Top of Supplied entries

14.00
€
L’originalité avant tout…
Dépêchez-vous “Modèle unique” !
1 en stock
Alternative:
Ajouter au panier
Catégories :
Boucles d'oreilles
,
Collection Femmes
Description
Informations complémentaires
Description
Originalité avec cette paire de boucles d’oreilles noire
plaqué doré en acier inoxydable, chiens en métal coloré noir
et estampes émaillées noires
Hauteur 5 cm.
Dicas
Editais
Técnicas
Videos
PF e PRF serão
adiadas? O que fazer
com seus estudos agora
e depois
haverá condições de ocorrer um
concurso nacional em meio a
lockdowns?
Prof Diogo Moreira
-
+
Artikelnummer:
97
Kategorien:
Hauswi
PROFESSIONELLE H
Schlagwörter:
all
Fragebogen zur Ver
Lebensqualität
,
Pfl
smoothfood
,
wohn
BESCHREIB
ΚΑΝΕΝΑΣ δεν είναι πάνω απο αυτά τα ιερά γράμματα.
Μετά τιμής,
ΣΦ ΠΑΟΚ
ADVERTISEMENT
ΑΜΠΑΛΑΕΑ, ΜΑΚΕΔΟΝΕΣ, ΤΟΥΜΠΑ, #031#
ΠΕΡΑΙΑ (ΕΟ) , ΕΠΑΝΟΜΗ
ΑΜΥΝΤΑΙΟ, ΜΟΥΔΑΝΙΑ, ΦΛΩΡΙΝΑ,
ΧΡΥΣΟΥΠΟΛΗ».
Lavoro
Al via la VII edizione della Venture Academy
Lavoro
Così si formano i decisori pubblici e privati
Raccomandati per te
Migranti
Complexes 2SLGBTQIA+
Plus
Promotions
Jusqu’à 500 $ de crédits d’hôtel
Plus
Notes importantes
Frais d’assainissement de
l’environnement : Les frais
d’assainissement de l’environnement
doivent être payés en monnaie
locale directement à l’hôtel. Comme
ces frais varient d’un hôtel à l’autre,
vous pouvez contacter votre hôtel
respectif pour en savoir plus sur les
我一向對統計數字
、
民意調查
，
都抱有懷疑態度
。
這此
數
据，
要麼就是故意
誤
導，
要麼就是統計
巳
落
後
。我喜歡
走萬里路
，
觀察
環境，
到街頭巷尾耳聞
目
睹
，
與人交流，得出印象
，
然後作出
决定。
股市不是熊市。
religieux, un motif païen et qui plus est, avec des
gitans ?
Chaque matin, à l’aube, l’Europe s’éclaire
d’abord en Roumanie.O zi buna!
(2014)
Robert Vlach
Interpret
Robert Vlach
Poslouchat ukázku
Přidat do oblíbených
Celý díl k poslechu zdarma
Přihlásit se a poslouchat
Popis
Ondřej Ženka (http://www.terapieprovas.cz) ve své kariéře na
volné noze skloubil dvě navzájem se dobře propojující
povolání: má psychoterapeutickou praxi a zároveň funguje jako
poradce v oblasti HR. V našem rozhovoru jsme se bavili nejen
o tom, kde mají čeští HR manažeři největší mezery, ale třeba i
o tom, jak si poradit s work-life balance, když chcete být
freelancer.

Bottom of Supplied entries

→ What you should do
Every record, start to finish: reproduce it word for word.

→ Answer for the task
14.00
€
L’originalité avant tout…
Dépêchez-vous “Modèle unique” !
1 en stock
Alternative:
Ajouter au panier
Catégories :
Boucles d'oreilles
,
Collection Femmes
Description
Informations complémentaires
Description
Originalité avec cette paire de boucles d’oreilles noire
plaqué doré en acier inoxydable, chiens en métal coloré noir
et estampes émaillées noires
Hauteur 5 cm.
Dicas
Editais
Técnicas
Videos
PF e PRF serão
adiadas? O que fazer
com seus estudos agora
e depois
haverá condições de ocorrer um
concurso nacional em meio a
lockdowns?
Prof Diogo Moreira
-
+
Artikelnummer:
97
Kategorien:
Hauswi
PROFESSIONELLE H
Schlagwörter:
all
Fragebogen zur Ver
Lebensqualität
,
Pfl
smoothfood
,
wohn
BESCHREIB
ΚΑΝΕΝΑΣ δεν είναι πάνω απο αυτά τα ιερά γράμματα.
Μετά τιμής,
ΣΦ ΠΑΟΚ
ADVERTISEMENT
ΑΜΠΑΛΑΕΑ, ΜΑΚΕΔΟΝΕΣ, ΤΟΥΜΠΑ, #031#
ΠΕΡΑΙΑ (ΕΟ) , ΕΠΑΝΟΜΗ
ΑΜΥΝΤΑΙΟ, ΜΟΥΔΑΝΙΑ, ΦΛΩΡΙΝΑ,
ΧΡΥΣΟΥΠΟΛΗ».
Lavoro
Al via la VII edizione della Venture Academy
Lavoro
Così si formano i decisori pubblici e privati
Raccomandati per te
Migranti
Complexes 2SLGBTQIA+
Plus
Promotions
Jusqu’à 500 $ de crédits d’hôtel
Plus
Notes importantes
Frais d’assainissement de
l’environnement : Les frais
d’assainissement de l’environnement
doivent être payés en monnaie
locale directement à l’hôtel. Comme
ces frais varient d’un hôtel à l’autre,
vous pouvez contacter votre hôtel
respectif pour en savoir plus sur les
我一向對統計數字
、
民意調查
，
都抱有懷疑態度
。
這此
數
据，
要麼就是故意
誤
導，
要麼就是統計
巳
落
後
。我喜歡
走萬里路
，
觀察
環境，
到街頭巷尾耳聞
目
睹
，
與人交流，得出印象
，
然後作出
决定。
股市不是熊市。
religieux, un motif païen et qui plus est, avec des
gitans ?
Chaque matin, à l’aube, l’Europe s’éclaire
d’abord en Roumanie.O zi buna!
(2014)
Robert Vlach
Interpret
Robert Vlach
Poslouchat ukázku
Přidat do oblíbených
Celý díl k poslechu zdarma
Přihlásit se a poslouchat
Popis
Ondřej Ženka (http://www.terapieprovas.cz) ve své kariéře na
volné noze skloubil dvě navzájem se dobře propojující
povolání: má psychoterapeutickou praxi a zároveň funguje jako
poradce v oblasti HR. V našem rozhovoru jsme se bavili nejen
o tom, kde mají čeští HR manažeři největší mezery, ale třeba i
o tom, jak si poradit s work-life balance, když chcete být
freelancer.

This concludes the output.